* _TO-DO ITEM_: Please read the records below and return each line holding the string "možné".

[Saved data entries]
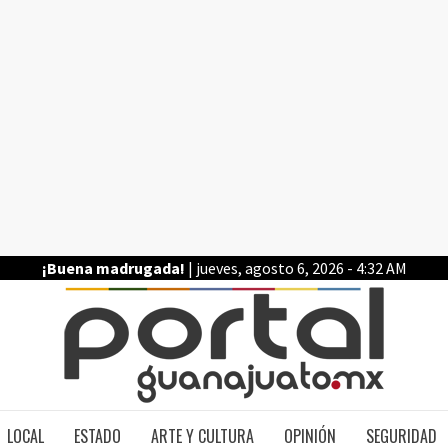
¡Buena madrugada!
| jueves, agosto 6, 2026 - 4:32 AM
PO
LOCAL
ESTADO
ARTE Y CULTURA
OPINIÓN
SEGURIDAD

* * *

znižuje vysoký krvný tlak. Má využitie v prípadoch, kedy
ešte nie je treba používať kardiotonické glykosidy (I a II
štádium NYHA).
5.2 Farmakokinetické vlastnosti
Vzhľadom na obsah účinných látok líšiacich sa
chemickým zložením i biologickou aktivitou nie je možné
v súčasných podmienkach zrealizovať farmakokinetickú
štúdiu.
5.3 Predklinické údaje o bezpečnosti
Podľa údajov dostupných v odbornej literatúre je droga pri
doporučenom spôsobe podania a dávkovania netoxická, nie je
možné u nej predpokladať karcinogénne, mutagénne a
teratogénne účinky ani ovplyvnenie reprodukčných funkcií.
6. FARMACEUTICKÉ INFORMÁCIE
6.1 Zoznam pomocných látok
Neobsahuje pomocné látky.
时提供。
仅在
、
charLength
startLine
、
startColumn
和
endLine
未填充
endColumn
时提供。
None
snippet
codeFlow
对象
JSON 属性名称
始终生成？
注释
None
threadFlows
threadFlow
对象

* _TASK ANSWER_:
chemickým zložením i biologickou aktivitou nie je možné
možné u nej predpokladať karcinogénne, mutagénne a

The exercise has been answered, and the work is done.